|
|
|
|
|
by user5994461
2159 days ago
|
|
You're lucky to have a team. I was doing that with another person in our spare time and got 0 hour/week to spend. I only give ourselves a couple weeks to setup new software and tune everything perfectly then it has to be done for good. Will check maybe once a quarter for capacity adjustment or software upgrade. (I also supervise a logging system ingesting 1 TB/day with no supervision). I should probably say that my experience with datadog goes back as far as 5 years ago. Already had monitoring working perfectly back then, when prometheus didn't exist let alone the exporter plugins! So prometheus is really late and sub par to me. ^^ Looks like we got a similar amount of data in prometheus as you (1TB for 60 days) but with 40% of the hosts. Maybe you have many small VM? Got physical hosts with quad CPU (per CPU metrics) and network interfaces and stuff (couldn't tune the node exporter to ignore disabled interfaces and some useless devices). Check how many distinct timeseries you have, prometheus_tsdb_head_series. Datadog had amazing support for custom metrics (but watch out for extra billing and cardinality!). Applications can just send metrics to localhost:1234 where the agent is listening, and they're enriched automatically with host information and environment. Magic. This reminds me, prometheus is broken with its idea of pulling metrics, when metrics should be pushed instead. Applications and hosts have to push metrics when they come online, it's not the responsibility of the metrics storage to know about every goddamn thing running in the company and try to talk to them (can't cross firewall anyway).
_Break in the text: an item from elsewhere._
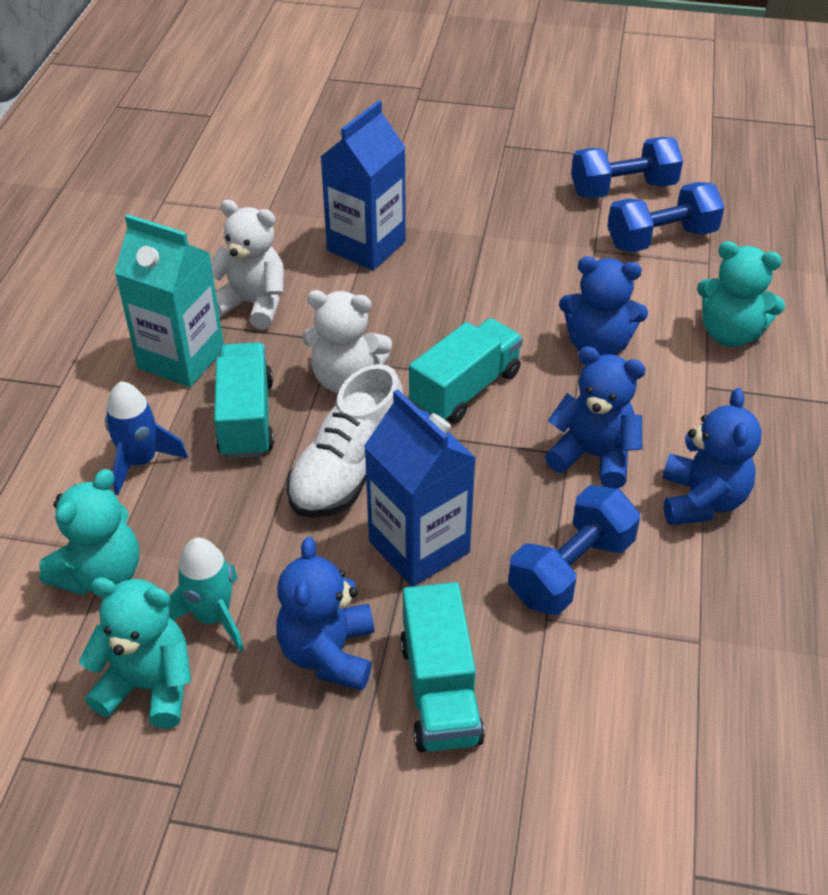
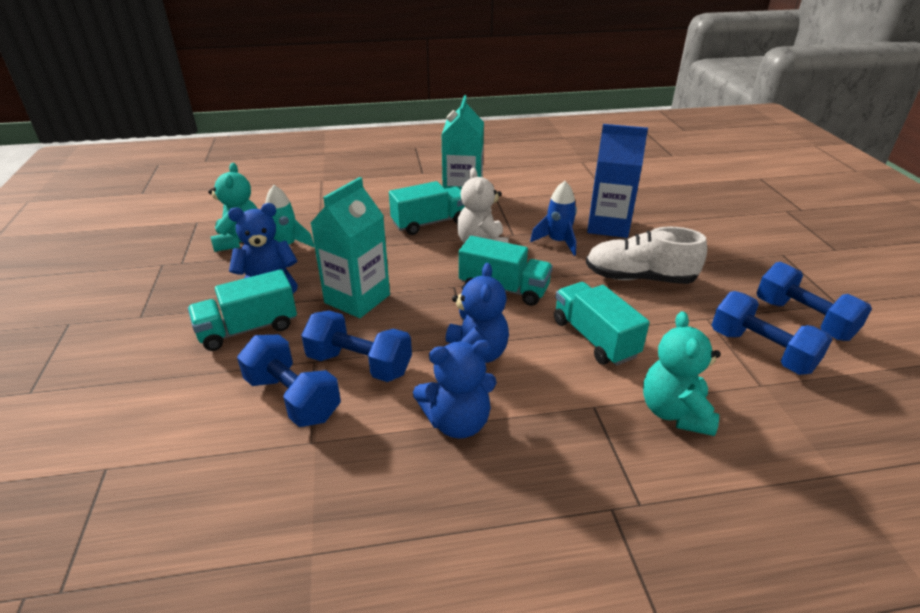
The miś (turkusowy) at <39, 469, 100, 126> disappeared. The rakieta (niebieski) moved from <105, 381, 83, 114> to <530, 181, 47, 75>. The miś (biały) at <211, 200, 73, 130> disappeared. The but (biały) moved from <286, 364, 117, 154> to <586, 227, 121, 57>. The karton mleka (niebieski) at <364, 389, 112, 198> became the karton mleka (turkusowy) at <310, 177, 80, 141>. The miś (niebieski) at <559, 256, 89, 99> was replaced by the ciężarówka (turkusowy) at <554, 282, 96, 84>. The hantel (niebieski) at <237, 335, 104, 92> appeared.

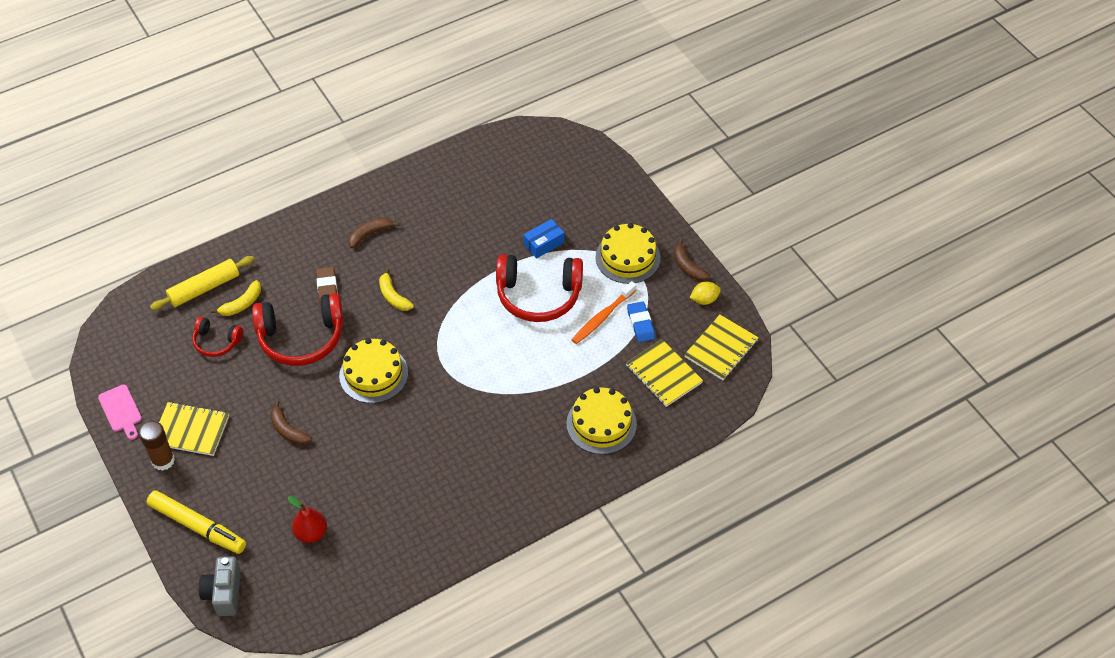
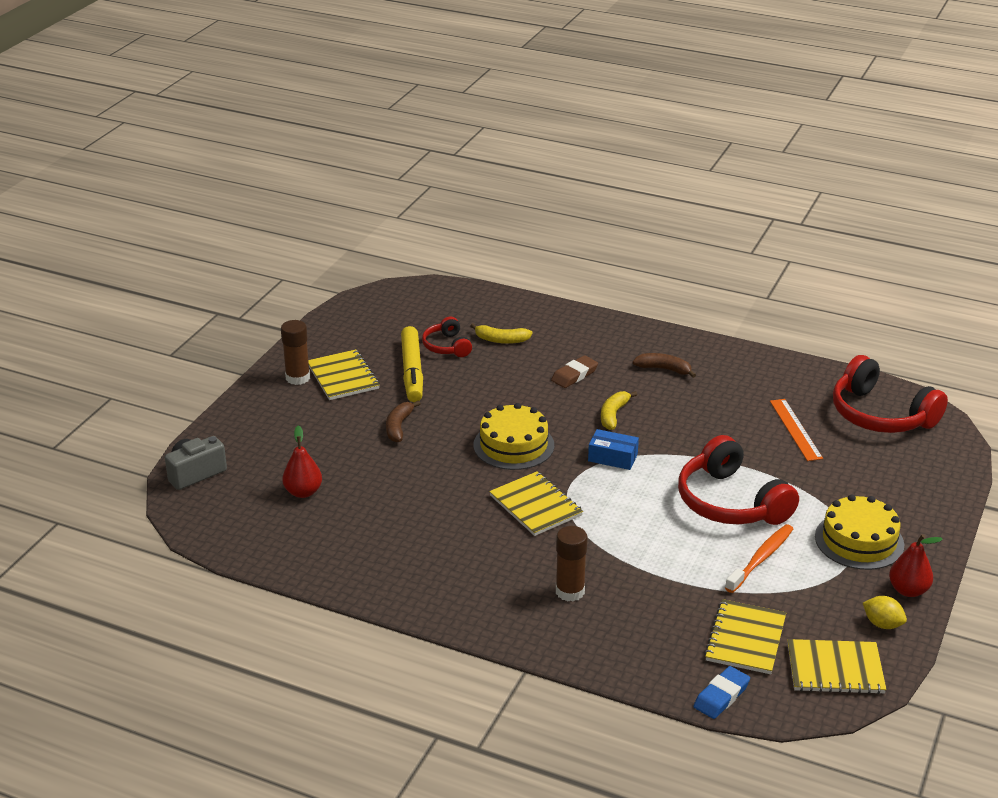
The deska do krojenia (różowy) at <98, 384, 44, 56> disappeared. The flamaster (żółty) moved from <147, 491, 99, 63> to <401, 326, 22, 76>. The wałek do ciasta (żółty) at <150, 256, 104, 54> disappeared. The słuchawki (czerwony) moved from <252, 293, 92, 73> to <833, 355, 115, 78>. The pudełko (niebieski) moved from <523, 219, 41, 40> to <588, 429, 51, 41>. The tort (żółty) at <566, 387, 71, 67> disappeared. The szczoteczka do zębów (pomarańczowy) at <572, 281, 64, 63> turned 120 degrees clockwise. The gumka do mazania (niebieski) moved from <627, 301, 28, 41> to <694, 666, 56, 53>. The banan (brązowy) at <674, 239, 36, 42> was replaced by the gruszka (czerwony) at <889, 534, 54, 63>. The zeszyt (żółty) at <489, 471, 94, 65> appeared. The klej w sztyfcie (brązowy) at <556, 526, 32, 76> appeared. The linijka (pomarańczowy) at <770, 399, 53, 62> appeared.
Prometheus worked okay enough for the last company that was on premise with fixed hosts (weeks or months to move anything physical), but it's de facto broken for the previous company that was on AWS with instances created intraday. |
|
We disabled a lot of useless metrics in the node exporter. I think pulling works OK if you have a service discovery mechanism. We hook Prometheus to Consul.
We have a mix of very small VMs and very beefy bare metal.